# [WHAT TO PRODUCE]
The answer must be an exact transcription of the lines below from the first through the one containing "### 全选/全不选，另一种实现方法", with the pictures left out; please add nothing else.

===== THE INPUT =====

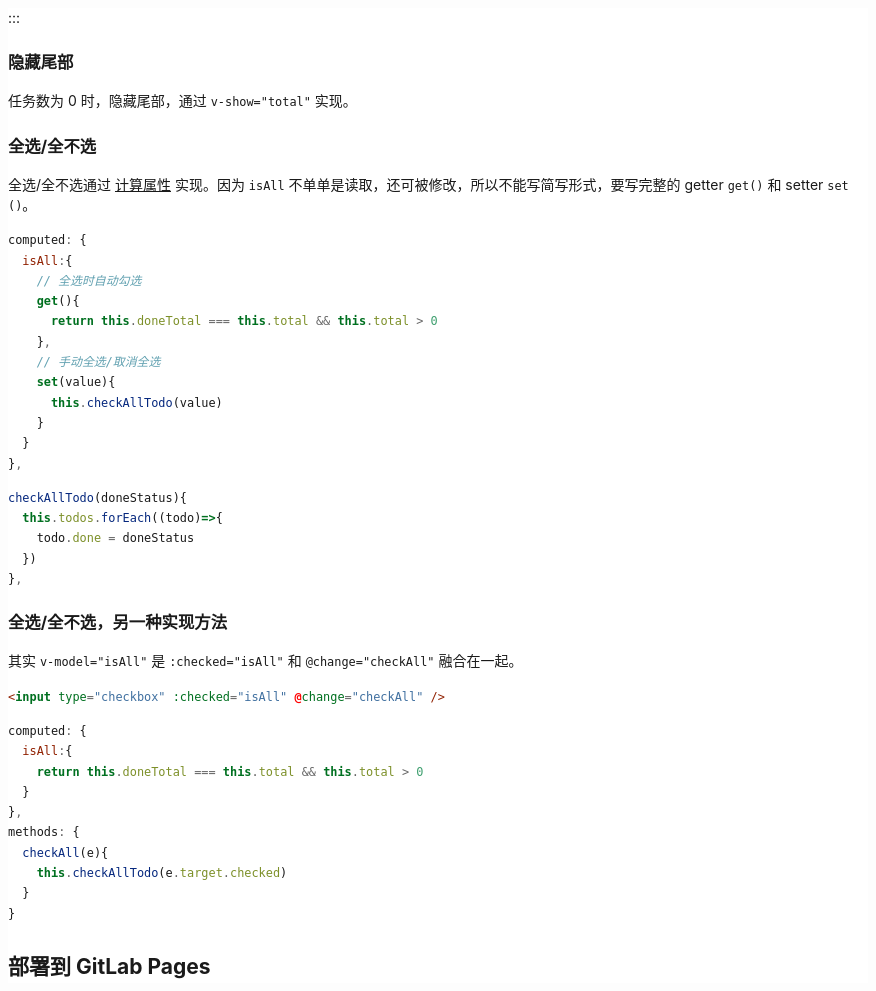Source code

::::

### 隐藏尾部

任务数为 0 时，隐藏尾部，通过 `v-show="total"` 实现。

### 全选/全不选

全选/全不选通过 [计算属性](https://cn.vuejs.org/guide/essentials/computed) 实现。因为 `isAll` 不单单是读取，还可被修改，所以不能写简写形式，要写完整的 getter `get()` 和 setter `set()`。

```js
computed: {
  isAll:{
    // 全选时自动勾选
    get(){
      return this.doneTotal === this.total && this.total > 0
    },
    // 手动全选/取消全选
    set(value){
      this.checkAllTodo(value)
    }
  }
},
```

```js
checkAllTodo(doneStatus){
  this.todos.forEach((todo)=>{
    todo.done = doneStatus
  })
},
```

### 全选/全不选，另一种实现方法

其实 `v-model="isAll"` 是 `:checked="isAll"` 和 `@change="checkAll"` 融合在一起。

```html
<input type="checkbox" :checked="isAll" @change="checkAll" />
```

```js
computed: {
  isAll:{
    return this.doneTotal === this.total && this.total > 0
  }
},
methods: {
  checkAll(e){
    this.checkAllTodo(e.target.checked)
  }
}
```

## 部署到 GitLab Pages
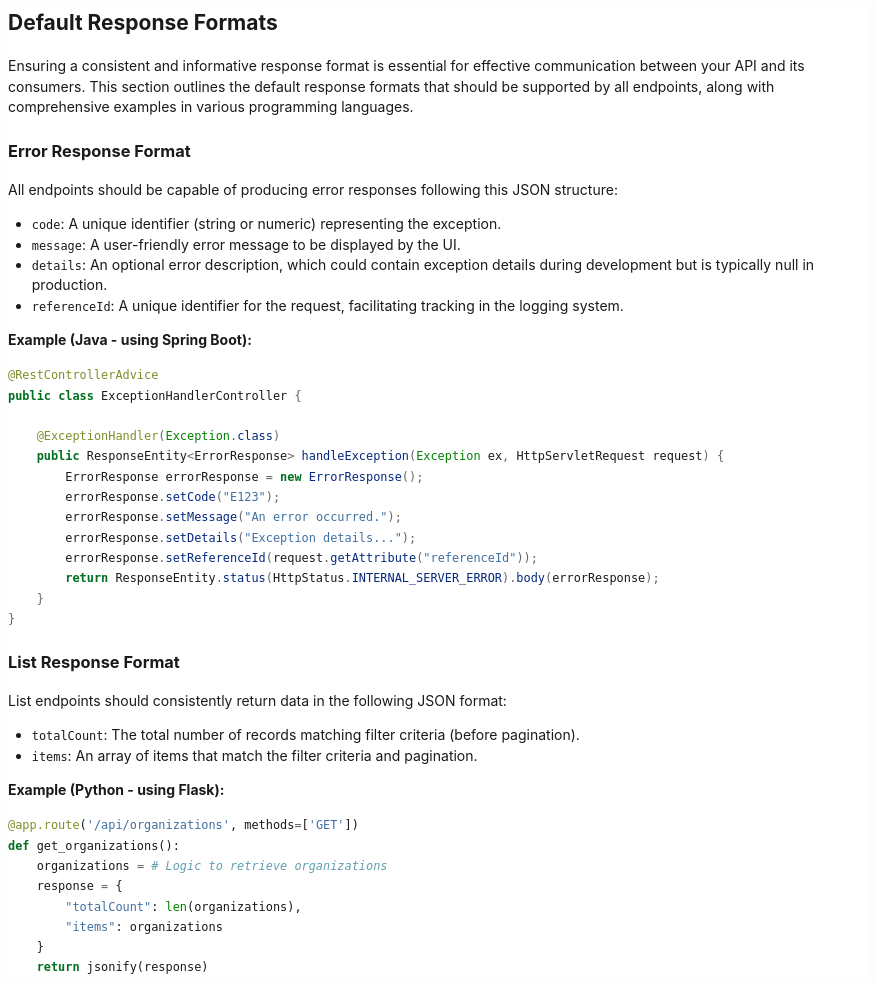 ## Default Response Formats

Ensuring a consistent and informative response format is essential for effective communication between your API and its consumers. This section outlines the default response formats that should be supported by all endpoints, along with comprehensive examples in various programming languages.

### Error Response Format

All endpoints should be capable of producing error responses following this JSON structure:

- `code`: A unique identifier (string or numeric) representing the exception.
- `message`: A user-friendly error message to be displayed by the UI.
- `details`: An optional error description, which could contain exception details during development but is typically null in production.
- `referenceId`: A unique identifier for the request, facilitating tracking in the logging system.

**Example (Java - using Spring Boot):**

```java
@RestControllerAdvice
public class ExceptionHandlerController {

    @ExceptionHandler(Exception.class)
    public ResponseEntity<ErrorResponse> handleException(Exception ex, HttpServletRequest request) {
        ErrorResponse errorResponse = new ErrorResponse();
        errorResponse.setCode("E123");
        errorResponse.setMessage("An error occurred.");
        errorResponse.setDetails("Exception details...");
        errorResponse.setReferenceId(request.getAttribute("referenceId"));
        return ResponseEntity.status(HttpStatus.INTERNAL_SERVER_ERROR).body(errorResponse);
    }
}
```

### List Response Format

List endpoints should consistently return data in the following JSON format:

- `totalCount`: The total number of records matching filter criteria (before pagination).
- `items`: An array of items that match the filter criteria and pagination.

**Example (Python - using Flask):**

```python
@app.route('/api/organizations', methods=['GET'])
def get_organizations():
    organizations = # Logic to retrieve organizations
    response = {
        "totalCount": len(organizations),
        "items": organizations
    }
    return jsonify(response)
```
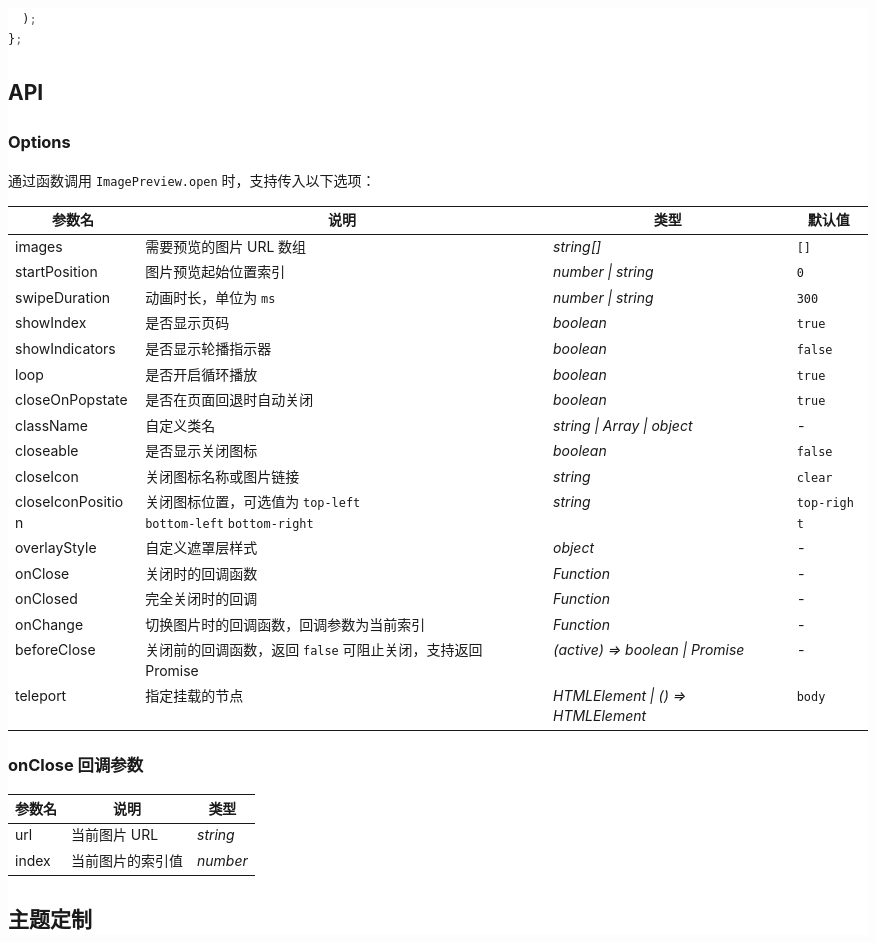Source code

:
 ```jsx
  );
};
```

## API

### Options

通过函数调用 `ImagePreview.open` 时，支持传入以下选项：

| 参数名 | 说明 | 类型 | 默认值 |
| --- | --- | --- | --- |
| images | 需要预览的图片 URL 数组 | _string[]_ | `[]` |
| startPosition | 图片预览起始位置索引 | _number \| string_ | `0` |
| swipeDuration | 动画时长，单位为 `ms` | _number \| string_ | `300` |
| showIndex | 是否显示页码 | _boolean_ | `true` |
| showIndicators | 是否显示轮播指示器 | _boolean_ | `false` |
| loop | 是否开启循环播放 | _boolean_ | `true` |
| closeOnPopstate | 是否在页面回退时自动关闭 | _boolean_ | `true` |
| className | 自定义类名 | _string \| Array \| object_ | - |
| closeable | 是否显示关闭图标 | _boolean_ | `false` |
| closeIcon | 关闭图标名称或图片链接 | _string_ | `clear` |
| closeIconPosition | 关闭图标位置，可选值为 `top-left`<br/>`bottom-left` `bottom-right` | _string_ | `top-right` |
| overlayStyle | 自定义遮罩层样式 | _object_ | - |
| onClose | 关闭时的回调函数 | _Function_ | - |
| onClosed | 完全关闭时的回调 | _Function_ | - |
| onChange | 切换图片时的回调函数，回调参数为当前索引 | _Function_ | - |
| beforeClose | 关闭前的回调函数，返回 `false` 可阻止关闭，支持返回 Promise | _(active) => boolean \| Promise_ | - |
| teleport | 指定挂载的节点 | _HTMLElement \| () => HTMLElement_ | `body` |

### onClose 回调参数

| 参数名 | 说明             | 类型     |
| ------ | ---------------- | -------- |
| url    | 当前图片 URL     | _string_ |
| index  | 当前图片的索引值 | _number_ |

## 主题定制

=====

# [TASK RESULT]
Source code

::::

### 隐藏尾部

任务数为 0 时，隐藏尾部，通过 `v-show="total"` 实现。

### 全选/全不选

全选/全不选通过 [计算属性](https://cn.vuejs.org/guide/essentials/computed) 实现。因为 `isAll` 不单单是读取，还可被修改，所以不能写简写形式，要写完整的 getter `get()` 和 setter `set()`。

```js
computed: {
  isAll:{
    // 全选时自动勾选
    get(){
      return this.doneTotal === this.total && this.total > 0
    },
    // 手动全选/取消全选
    set(value){
      this.checkAllTodo(value)
    }
  }
},
```

```js
checkAllTodo(doneStatus){
  this.todos.forEach((todo)=>{
    todo.done = doneStatus
  })
},
```

### 全选/全不选，另一种实现方法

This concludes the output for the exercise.